Mais pour Jean-Marc Four le « match » est « déséquilibré » entre la presse et le milieu nucléaire. Selon lui il y a « d’un côté, une petite poignée de journalistes spécialisés sur les questions énergétiques, c’est-à-dire à même d’appréhender, à la fois, des bilans financiers et des enjeux environnementaux. ». Il est vrai que les rédactions n’ont pas forcément sous la main des journalistes scientifiques, et encore moins des journalistes scientifiques spécialisés dans le domaine de l’énergie, domaine qui peut être assez ardu. « De l’autre des bataillons de communicants avec des moyens de pression réels. Exemple : il y a 3 ans, La Tribune publie un article évoquant l’hypothèse d’un « renoncement » à l’EPR. Quelques jours plus tard, EDF suspend son budget publicitaire dans le journal. Radical » rappelle le directeur de la rédaction de France Inter.
C’est un vrai problème. Face au poids des communicants d’EDF (s’affichant comme tels ou prétendument en tant qu’ « experts indépendants » dans les médias ou à la TV), les journalistes avec peu de culture dans ce domaine technique ont du mal à faire face. Et c’est au final la qualité du débat démocratique qui est perdant, ce qui est très problématique en période de débats sur la transition énergétique. « Reste (…) qu’on aurait pu se douter qu’un drame industriel majeur nous pendait au nez dans le secteur… » estime Jean-Marc Four.
Pour le journaliste de France Inter il existe « une forme d’aveuglement idéologique et cocardier. Le nucléaire, en France, c’est… une forme de dogme (…) Or, on le sait, il existe, sans que ce soit de la connivence délibérée, une forme de porosité entre le discours des élites… et celui des médias ». On touche ici au fond du problème.

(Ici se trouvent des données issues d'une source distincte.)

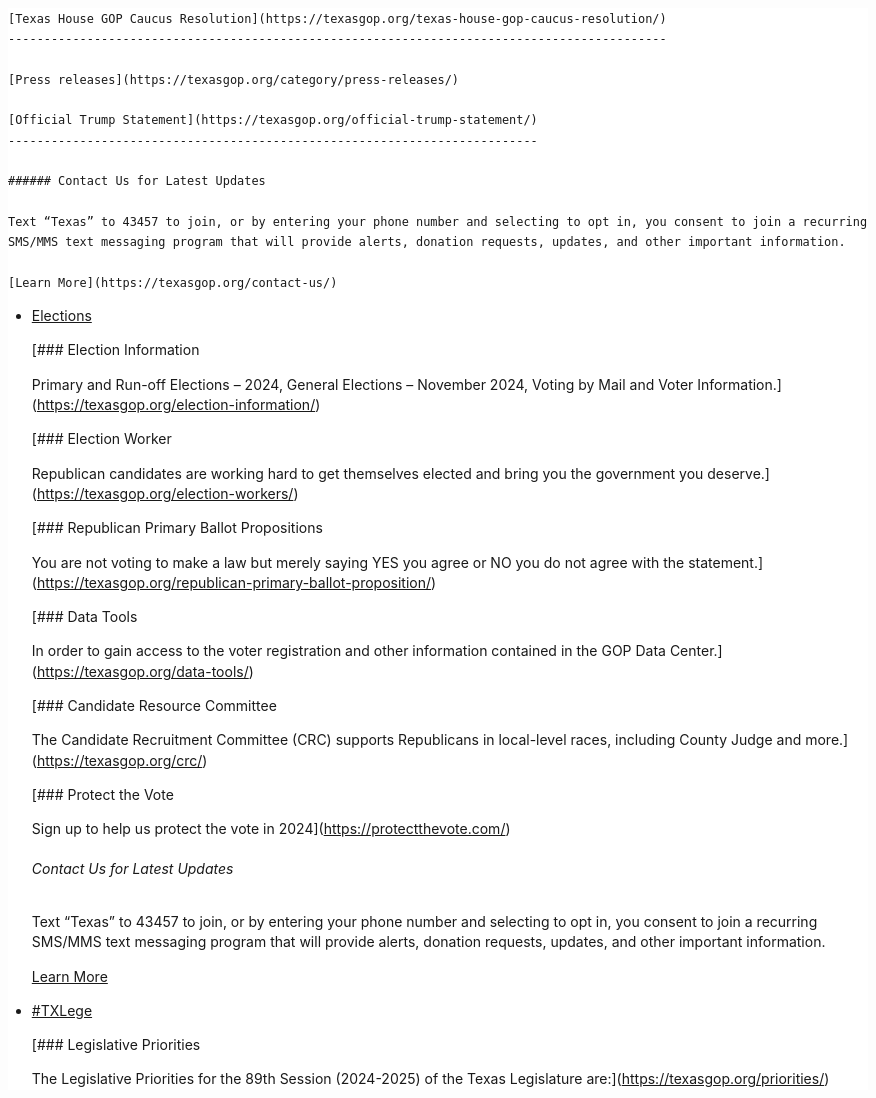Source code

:     [Texas House GOP Caucus Resolution](https://texasgop.org/texas-house-gop-caucus-resolution/)
    --------------------------------------------------------------------------------------------
    
    [Press releases](https://texasgop.org/category/press-releases/)
    
    [Official Trump Statement](https://texasgop.org/official-trump-statement/)
    --------------------------------------------------------------------------
    
    ###### Contact Us for Latest Updates
    
    Text “Texas” to 43457 to join, or by entering your phone number and selecting to opt in, you consent to join a recurring SMS/MMS text messaging program that will provide alerts, donation requests, updates, and other important information.
    
    [Learn More](https://texasgop.org/contact-us/)
    
* [Elections](#)
    
    [### Election Information
    
    Primary and Run-off Elections – 2024, General Elections – November 2024, Voting by Mail and Voter Information.](https://texasgop.org/election-information/)
    
    [### Election Worker
    
    Republican candidates are working hard to get themselves elected and bring you the government you deserve.](https://texasgop.org/election-workers/)
    
    [### Republican Primary Ballot Propositions
    
    You are not voting to make a law but merely saying YES you agree or NO you do not agree with the statement.](https://texasgop.org/republican-primary-ballot-proposition/)
    
    [### Data Tools
    
    In order to gain access to the voter registration and other information contained in the GOP Data Center.](https://texasgop.org/data-tools/)
    
    [### Candidate Resource Committee
    
    The Candidate Recruitment Committee (CRC) supports Republicans in local-level races, including County Judge and more.](https://texasgop.org/crc/)
    
    [### Protect the Vote
    
    Sign up to help us protect the vote in 2024](https://protectthevote.com/)
    
    ###### Contact Us for Latest Updates
    
    Text “Texas” to 43457 to join, or by entering your phone number and selecting to opt in, you consent to join a recurring SMS/MMS text messaging program that will provide alerts, donation requests, updates, and other important information.
    
    [Learn More](https://texasgop.org/contact-us/)
    
* [#TXLege](#)
    
    [### Legislative Priorities
    
    The Legislative Priorities for the 89th Session (2024-2025) of the Texas Legislature are:](https://texasgop.org/priorities/)
    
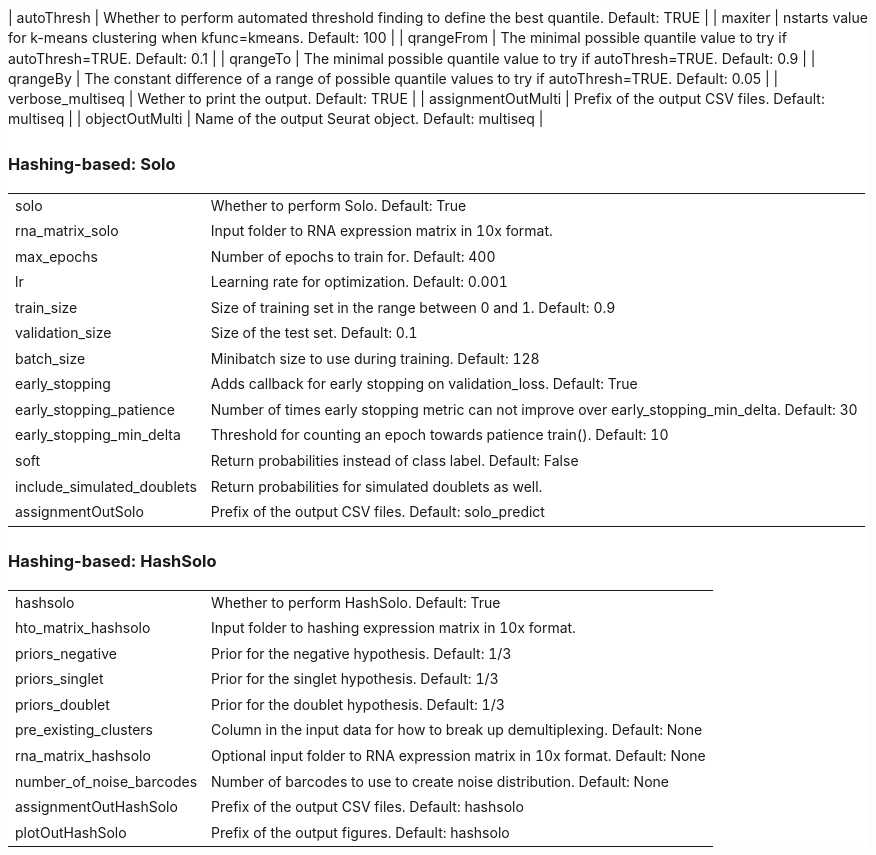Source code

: | autoThresh          | Whether to perform automated threshold finding to define the best quantile. Default: TRUE                                                                                                                                             |
| maxiter             | nstarts value for k-means clustering when kfunc=kmeans. Default: 100                                                                                                                                                                  |
| qrangeFrom          | The minimal possible quantile value to try if autoThresh=TRUE. Default: 0.1                                                                                                                                                           |
| qrangeTo            | The minimal possible quantile value to try if autoThresh=TRUE. Default: 0.9                                                                                                                                                           |
| qrangeBy            | The constant difference of a range of possible quantile values to try if autoThresh=TRUE. Default: 0.05                                                                                                                               |
| verbose_multiseq    | Wether to print the output. Default: TRUE                                                                                                                                                                                             |
| assignmentOutMulti  | Prefix of the output CSV files. Default: multiseq                                                                                                                                                                                     |
| objectOutMulti      | Name of the output Seurat object. Default: multiseq                                                                                                                                                                                   |

### Hashing-based: Solo

|                            |                                                                                                  |
| -------------------------- | ------------------------------------------------------------------------------------------------ |
| solo                       | Whether to perform Solo. Default: True                                                           |
| rna_matrix_solo            | Input folder to RNA expression matrix in 10x format.                                             |
| max_epochs                 | Number of epochs to train for. Default: 400                                                      |
| lr                         | Learning rate for optimization. Default: 0.001                                                   |
| train_size                 | Size of training set in the range between 0 and 1. Default: 0.9                                  |
| validation_size            | Size of the test set. Default: 0.1                                                               |
| batch_size                 | Minibatch size to use during training. Default: 128                                              |
| early_stopping             | Adds callback for early stopping on validation_loss. Default: True                               |
| early_stopping_patience    | Number of times early stopping metric can not improve over early_stopping_min_delta. Default: 30 |
| early_stopping_min_delta   | Threshold for counting an epoch towards patience train(). Default: 10                            |
| soft                       | Return probabilities instead of class label. Default: False                                      |
| include_simulated_doublets | Return probabilities for simulated doublets as well.                                             |
| assignmentOutSolo          | Prefix of the output CSV files. Default: solo_predict                                            |

### Hashing-based: HashSolo

|                          |                                                                             |
| ------------------------ | --------------------------------------------------------------------------- |
| hashsolo                 | Whether to perform HashSolo. Default: True                                  |
| hto_matrix_hashsolo      | Input folder to hashing expression matrix in 10x format.                    |
| priors_negative          | Prior for the negative hypothesis. Default: 1/3                             |
| priors_singlet           | Prior for the singlet hypothesis. Default: 1/3                              |
| priors_doublet           | Prior for the doublet hypothesis. Default: 1/3                              |
| pre_existing_clusters    | Column in the input data for how to break up demultiplexing. Default: None  |
| rna_matrix_hashsolo      | Optional input folder to RNA expression matrix in 10x format. Default: None |
| number_of_noise_barcodes | Number of barcodes to use to create noise distribution. Default: None       |
| assignmentOutHashSolo    | Prefix of the output CSV files. Default: hashsolo                           |
| plotOutHashSolo          | Prefix of the output figures. Default: hashsolo                             |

Garder son esprit critique
Pour contribuer à limiter cette porosité Jean-Marc Four invite ses collègues journalistes à se poser les questions suivantes :
« Le rapprochement Areva / EDF est-il vraiment la bonne solution ? » Sur Twitter le Vice-Président de l’Assemblée Nationale Denis Baupin (EELV) s’interroge : « l’hypothèse d’une fusion EDF-AREVA fait perdre 3% en Bourse à EDF ! Nucléaire une « énergie d’avenir » : vraiment ? ». Parallèlement Areva annonce abandonner ses activités EPR aux USA. Curieux pour une « énergie d’avenir ».
Jean-Marc Four pose une deuxième question : « qui va payer les 5 millliards d’Areva ? Difficile de penser que ce ne seront pas les salariés, et les contribuables. »
Et enfin, « troisième question, cruciale : quelle est la viabilité économique de ce « business model » du nucléaire, qui certes a, jusqu’à présent, garanti l’indépendance énergétique de la France, mais qui aujourd’hui est peut-être … périmé ! »
A l’heure où les contrats dans le solaire PV sont signés dans le monde à des niveaux aussi bas que 5 centimes le kWh et où la Deutsche Bank annonce que le coût incrémental du stockage par batterie sera de l’ordre de 2 centimes par kWh en 2020, le nouveau nucléaire constitue-t-il vraiment une énergie d’avenir ? La question, véritablement stratégique, mérite d’être posée en toute transparence. Chercher à faire baisser frauduleusement les coûts de l’EPR de Flamanville en payant au noir un demi-millier d’étrangers, est-ce cela l’avenir de la France ?
Anne Gouzon de la Documentation de Radio France a mentionné sur le site de France Culture, dans sa revue de web datée du 27 février, la chronique « Le Fukushima d’Areva » que nous avons publiée le 25 février 2015 sur Techniques de l’ingénieur. Nous espérons que les articles de la rubrique énergie continueront de féconder à leur petite échelle le débat sur notre avenir énergétique commun.